Over the last many years, artificial intelligence has taken over the drone industry, giving rise to autonomous AI drones. AI drones are autonomous and self-sustainable drones that can be programmed for flight trajectory, image/video recording, and other purposes. Also, the use of artificial intelligence help make drone flights safer, secure from cyberattacks, and lowers the maintenance needs of drones.
Out of the various advantages of AI drones, none is more pronounced than the capability of detecting objects in real-time. The use of AI and computer vision technology enable drones to capture images and videos in real-time while also performing on-flight image processing to detect objects. Consider this, today, AI drones are capable of person detection in real-time using computer vision technology and on-board image processing techniques like image segmentation, neural networking, and others. The technological advancement in AI and computer vision is just opening up new possibilities for AI drones, which were previously unimaginable. Law enforcement and rescue agencies are already exploring the potential of person detection using AI drones to assist in emergency response, person tracking, site inspection, and other various use cases.
Today, there are various drone flight control apps available in the market powered by computer vision and AI that can be used to detect persons, animals, vehicles, and other target objects in real-time. Since these flights are autonomous, they can surveil the defined area for a long time and ensure timely dissemination of information to concerned agencies.
Here in this blog, we will look at how AI drones and computer vision technology come together for person detection and other use cases. So, let’s get started…
What is computer vision?
Computer vision is a sub-branch of artificial intelligence that is concerned with reading, processing, analyzing, and interpreting objects on digital media (images or videos). The technology is primarily powered by pattern recognition techniques and involves training models with thousands and millions of sample data (annotated objects). Once the algorithm is trained, the model is able to distinguish objects (persons, vehicles, animals, and others) on unlabeled digital media (images and videos).

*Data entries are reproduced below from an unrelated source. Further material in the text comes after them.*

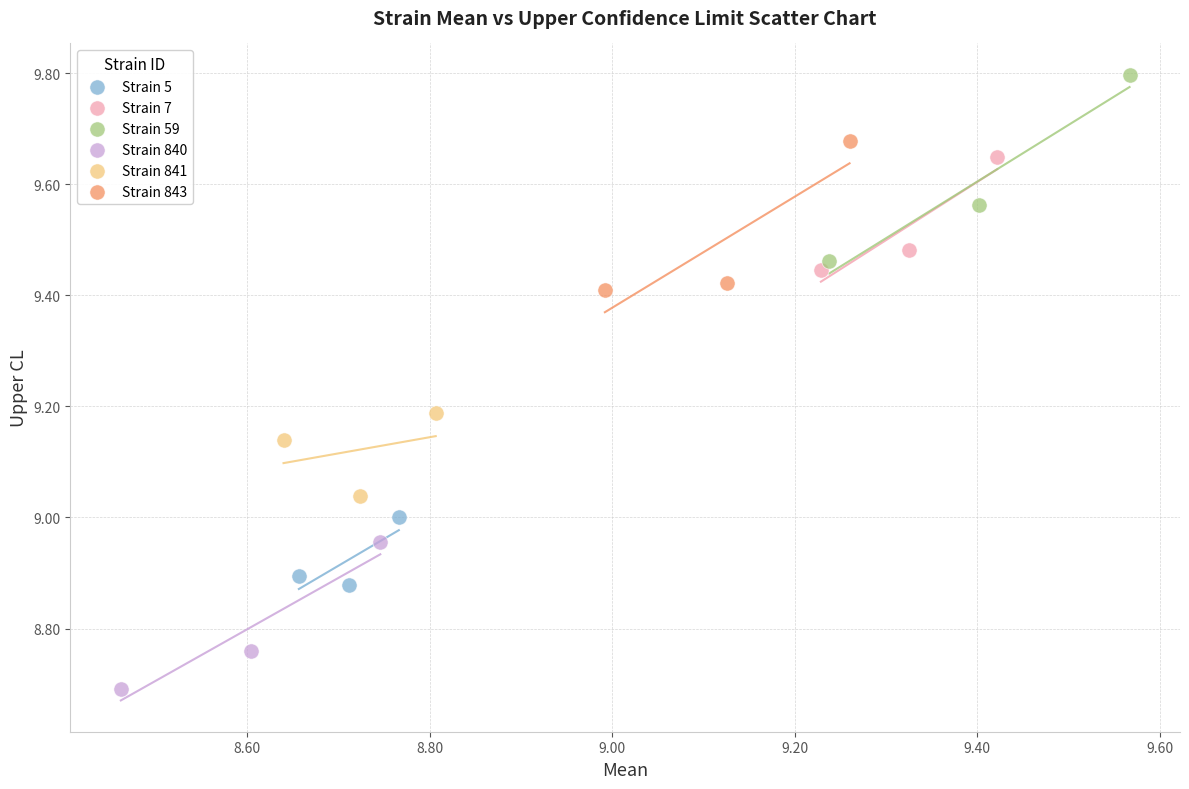

Which series has the widest spread of Y values?

Strain 59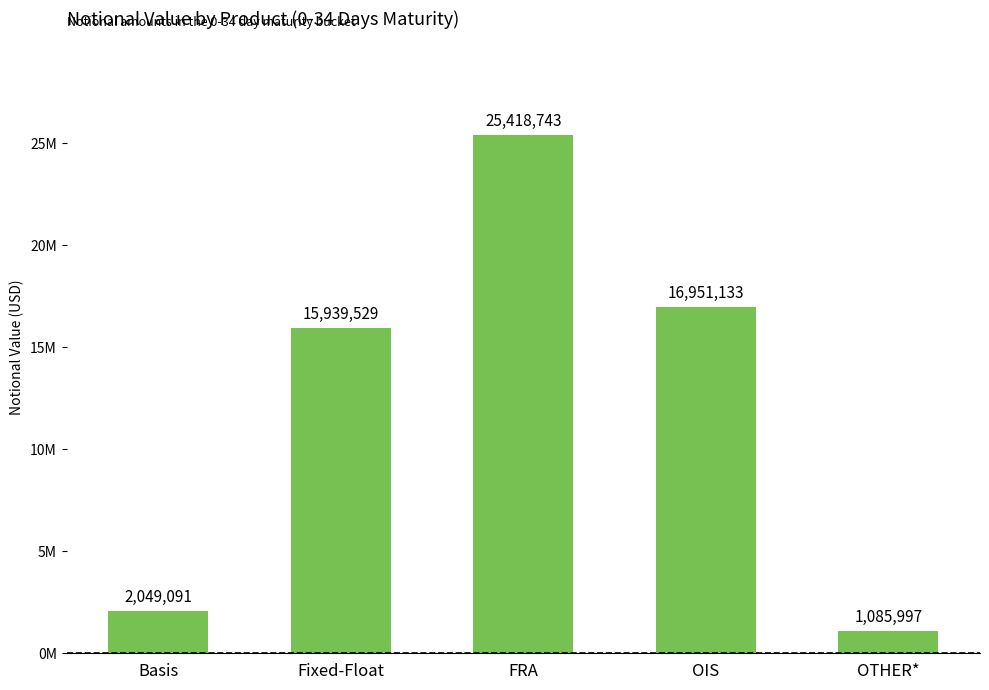

Does the chart contain any negative values?

No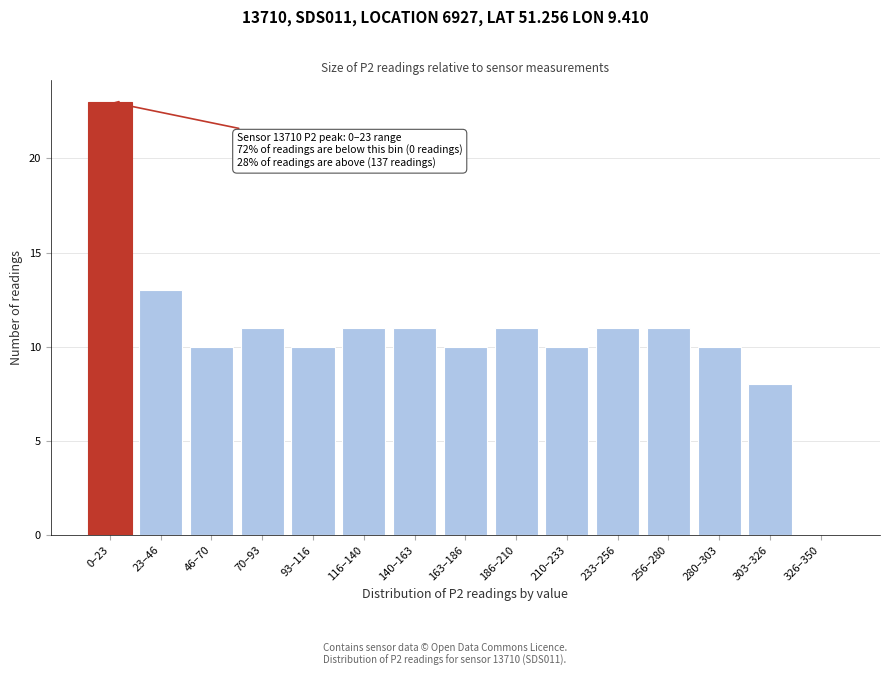

Reading right to left, extract all data points from this chart.

326–350=0	303–326=8	280–303=10	256–280=11	233–256=11	210–233=10	186–210=11	163–186=10	140–163=11	116–140=11	93–116=10	70–93=11	46–70=10	23–46=13	0–23=23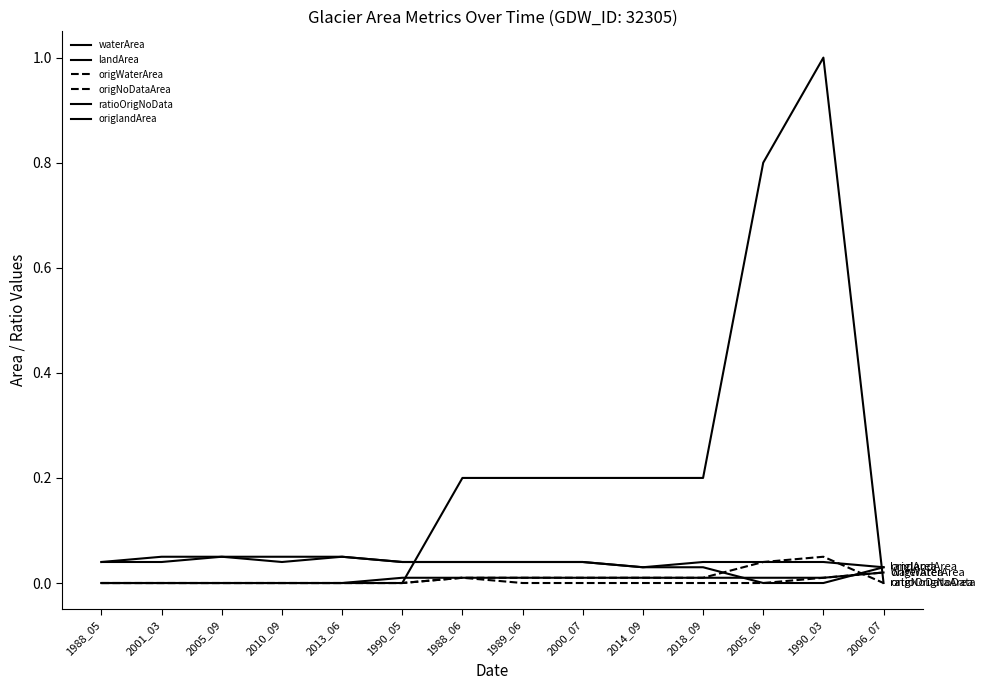

Between 2018_09 and 1990_05, which is larger?

2018_09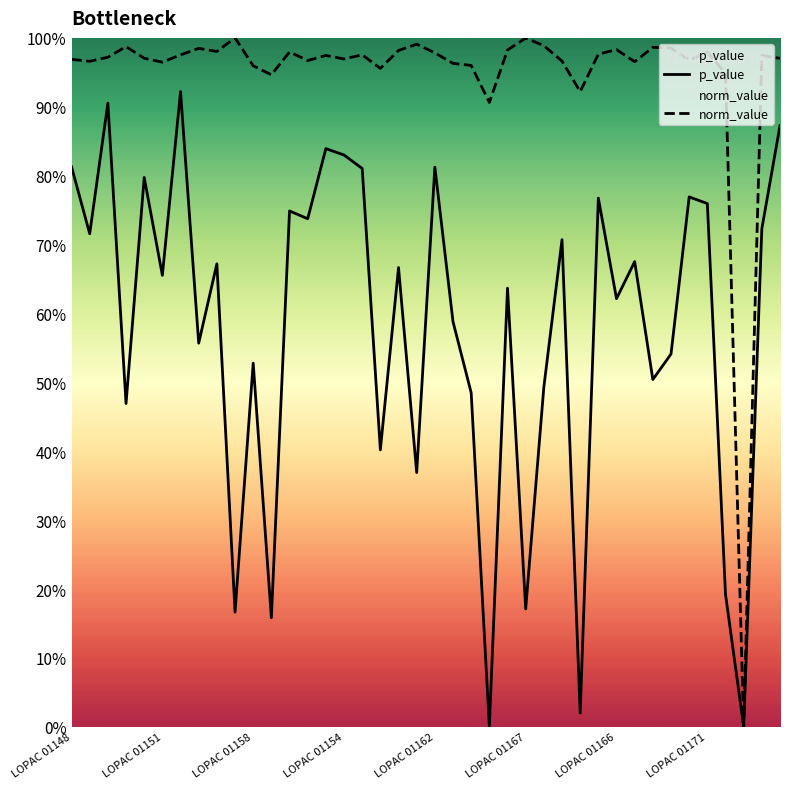

What is the greatest value displayed?

100.0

In recent years, the advancement of machine learning and neural network technology has greatly assisted in developing robust computer vision algorithms. Today, computer vision models are able to surpass even the human eyes when it comes to detecting objects in digital media. Also, the massive amount of digital data generated each day has spurred the development and training of computer vision models and significantly improved its ability to perform object detection on digital media precisely.
How do computer vision models work for person detection?
Most of the computer vision models available in the market are powered by neural network algorithms for object detection. These algorithms are trained to detect people in real-time imagery/videos captured by AI drones or other sources. Most models can be integrated with on-board processing systems of AI drones to maintain the speed and preciseness of the person detection. As mentioned earlier, the computer vision models used for person detection are pre-trained with sample data (annotated structured data) to distinguish between various objects, including persons, vehicles, roads, animals, electronics, and other objects. This helps to improve the detection accuracy of models in real-time data from AI drones or other sources.
Some of the more advanced computer vision models are also able to continuously track a person through a live video feed.
Other Use Cases of Person Detection models
Apart from person detection, computer vision models on AI drones can be used for an extensive range of commercial and recreational purposes. For instance, the models can track a missing person for search and rescue agencies and detect potential threats around critical infrastructure. These models can also be used to check on the maintenance of oil pipelines across remote areas or perform surveillance of high-security buildings. Similarly, the models can be sued to monitor wildlife and act as deterrence against poachers. In fact, the technology has also been used to surveil social distancing during the peak of the covid-19 pandemic in China and other countries.
For commercial and enterprise purposes, computer vision models for AI drones can specifically be trained to detect custom objects. For example, the models may be trained to surveil farms, track animals, perform maintenance surveillance for solar panels across a solar farm, detect hurricane debris, and others.
The Future of Person Detection
The technological advancement in AI, machine learning, and other data science technologies is consistently opening up new possibilities for computer vision models to detect objects on digital media. In the future, the technology will be further refined to achieve near 100% accuracy when it comes to object detection in images or videos. One avenue that we may specifically see improvement is object detection at higher altitudes; since today, the technology is more tuned to detect objects from imagery taken at a lower altitude.